Gary nodded and shoveled half a fried egg in his mouth. “That’s why,” he said with his mouth full. “Why they look like they do, I mean. The rest of her is kind of slim, but her feet are wide and smooth and brown like a gypsy’s maybe, or a peasant’s. You see her barefoot and you’ll know what I mean. I always liked her feet. First time she ever met my mother she had little bare sandals on and her hair piled high and I was so proud of her I said, ‘Mama, this is Joanne Hawkes. See her peasant feet? ‘
“And after we were alone again, you should have seen the row. She kept saying, ‘I’ve never been so embarrassed in my life before; see my peasant feet, see my peasant feet?’ and kicked me in the shin with one of them peasant feet so hard I can still feel it if I think on it awhile. That’s why she said I was bad-mannered. That and this door-opening business. I believe in opening a car door for a girl when she gets in, mind you. But when she gets out, well, she just sits and sits useless in the car while you get out and plod all the way around to the other side …”

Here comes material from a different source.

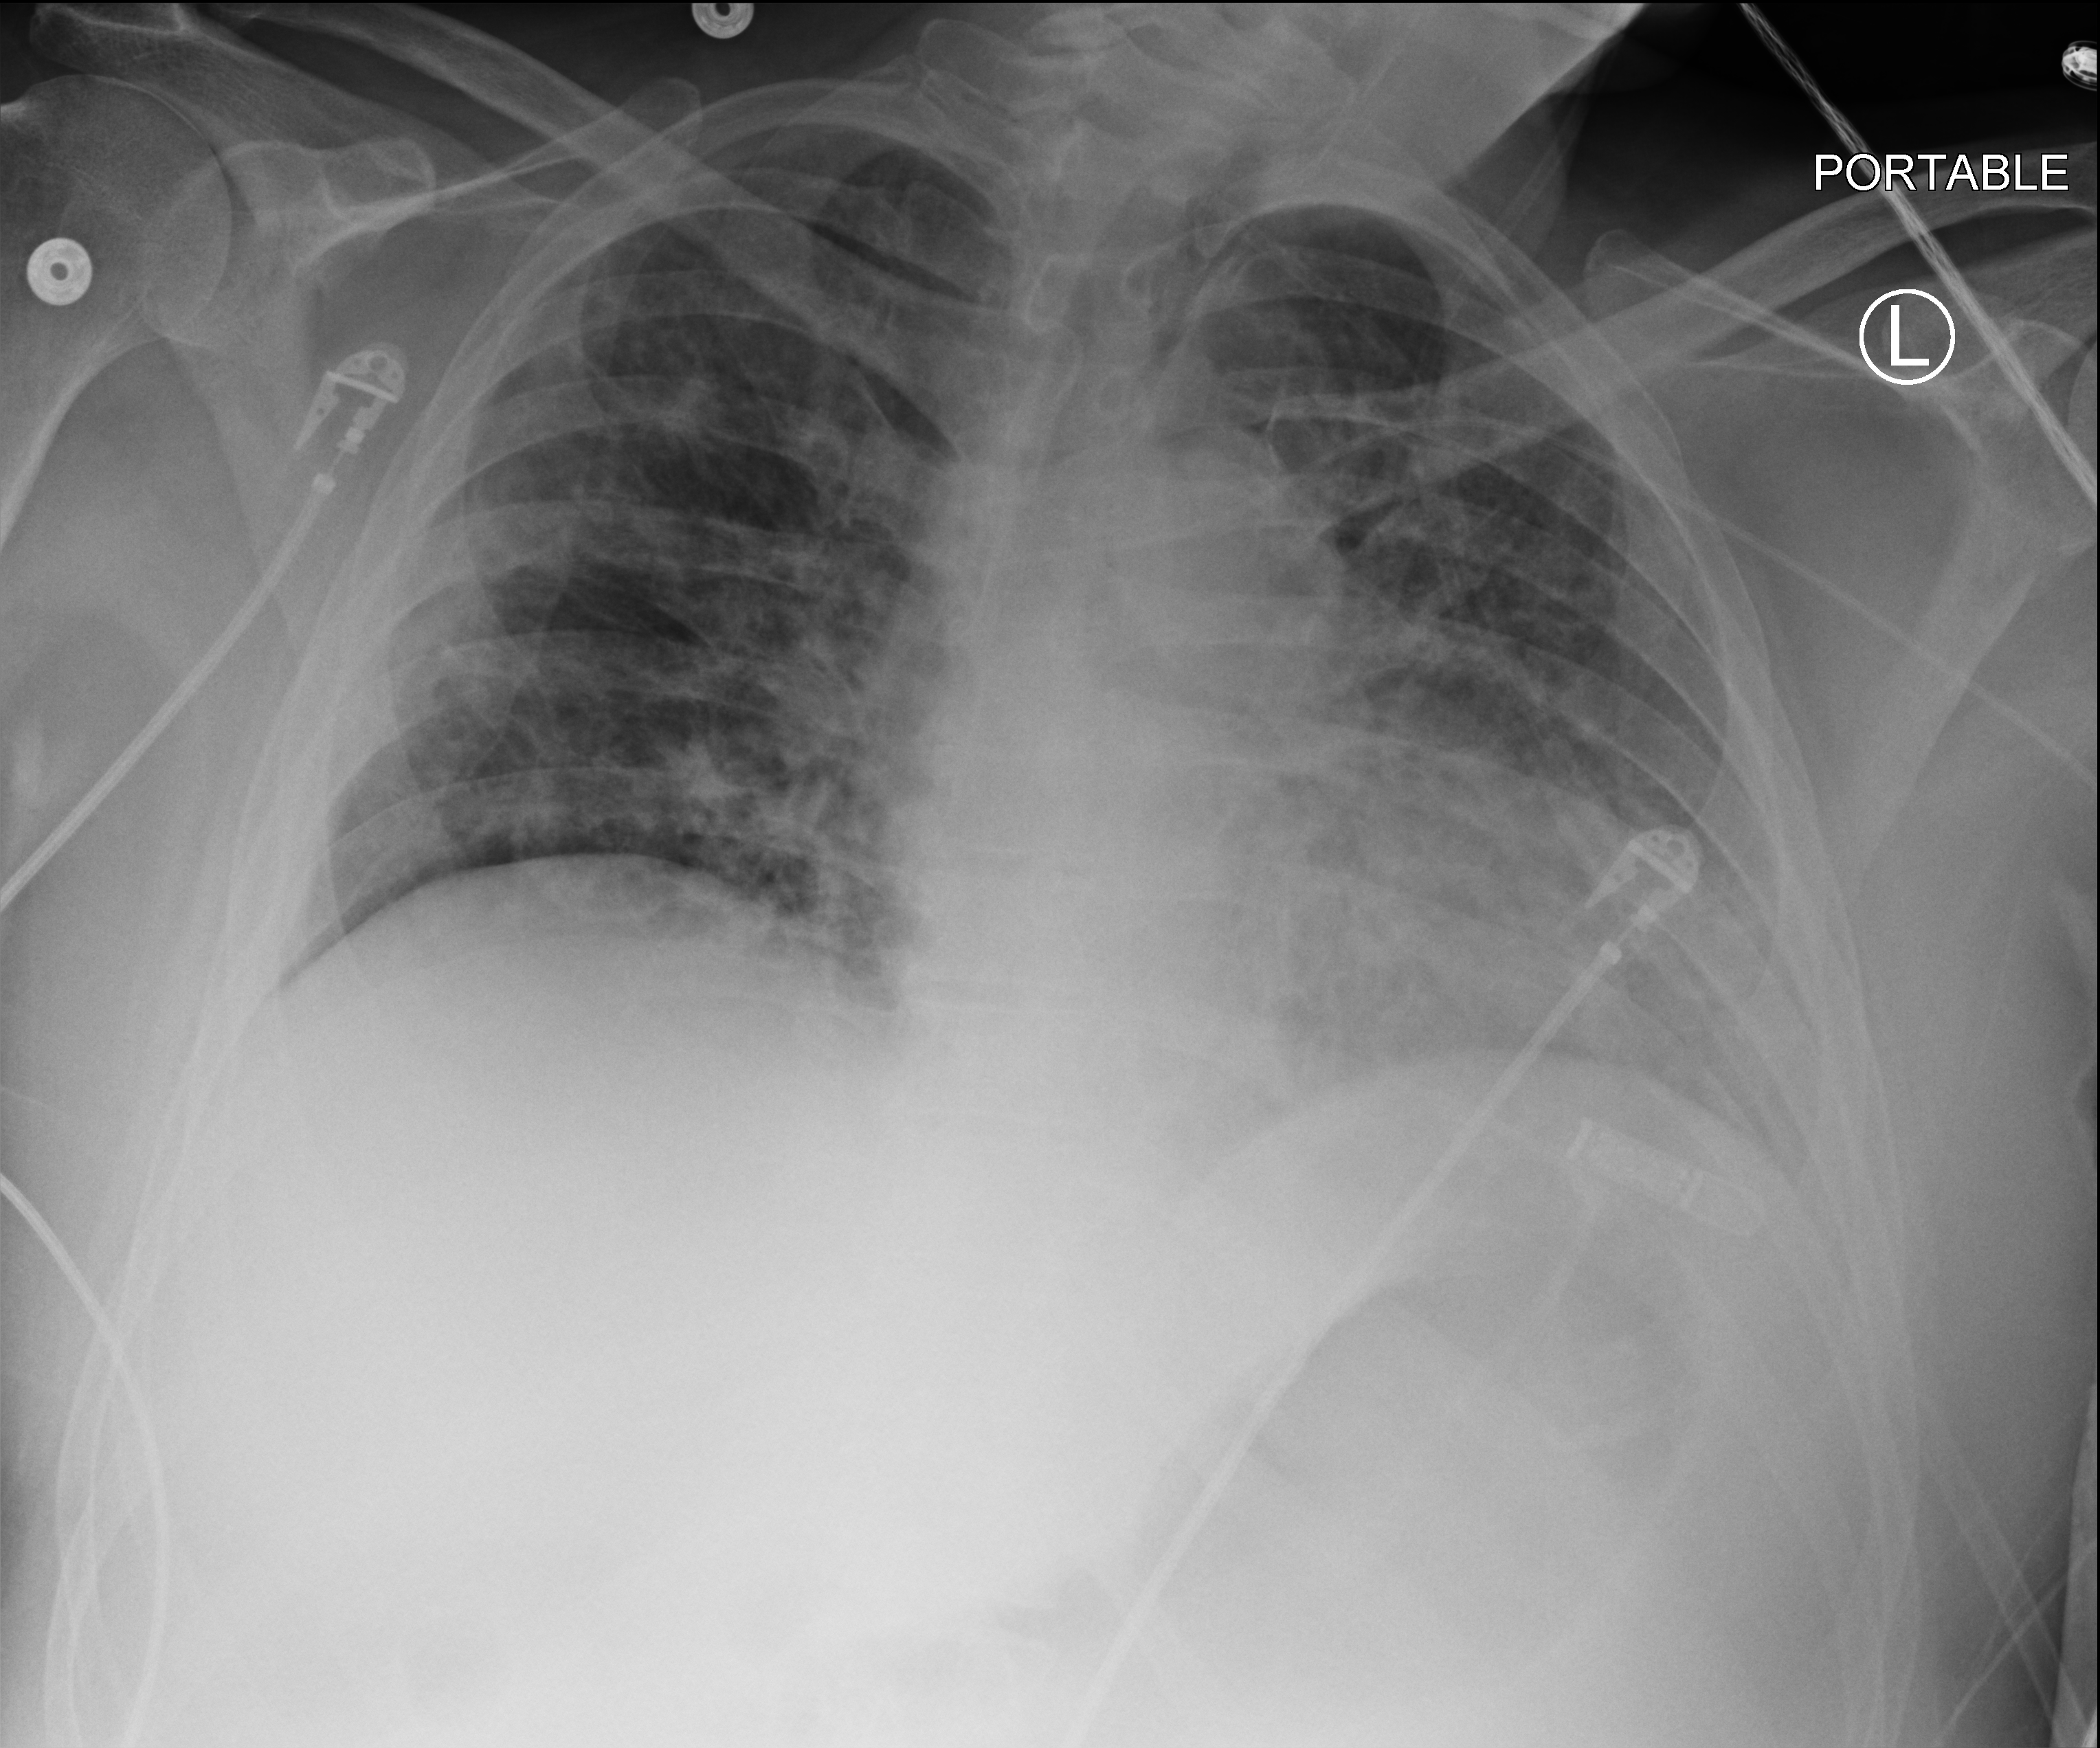
Chest X-ray (portable); anteroposterior (AP) projection. Male patient hospitalised with COVID-19, age 18–59 years.
Hospital-stay facts (about this admission, not read from this image; timing relative to this image not recorded):
- length of hospital stay: 39 days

He held his hand out toward the cream pitcher and Ben Joe, mesmerized, placed it in his hand while he kept staring at Gary’s face.
“So, “ Gary said, “I went off on a fishing boat named the Sagacity one weekend with a fellow from Norfolk. Figured there wasn’t any use staying around right then. Joanne said she didn’t trust me far as she could throw a tractor and then went and accepted five dates for that weekend. Five, mind you. There was this about Joanne back then: seems she liked drawing people to her. Once she got them, she sort of forgot what she was planning to do with them, like. But if you drew away, she’d be out to draw you to her again. So when she heard I had left she got them to radio the Sagacity to come in again. Saturday, it was. They kept calling the Sagacity but the catch was this: it was a borrowed boat and me and my buddy, who was the captain, thought its name was the Saga City. We didn’t connect them, you see. Makes a difference. So the man told Joanne there wasn’t an answer and he didn’t know what could be the trouble, and she started crying and all; and by the time the mess was straightened out we were on dry land again and Joanne had her arms around my neck and said she’d marry me. That was quite some day,” he said.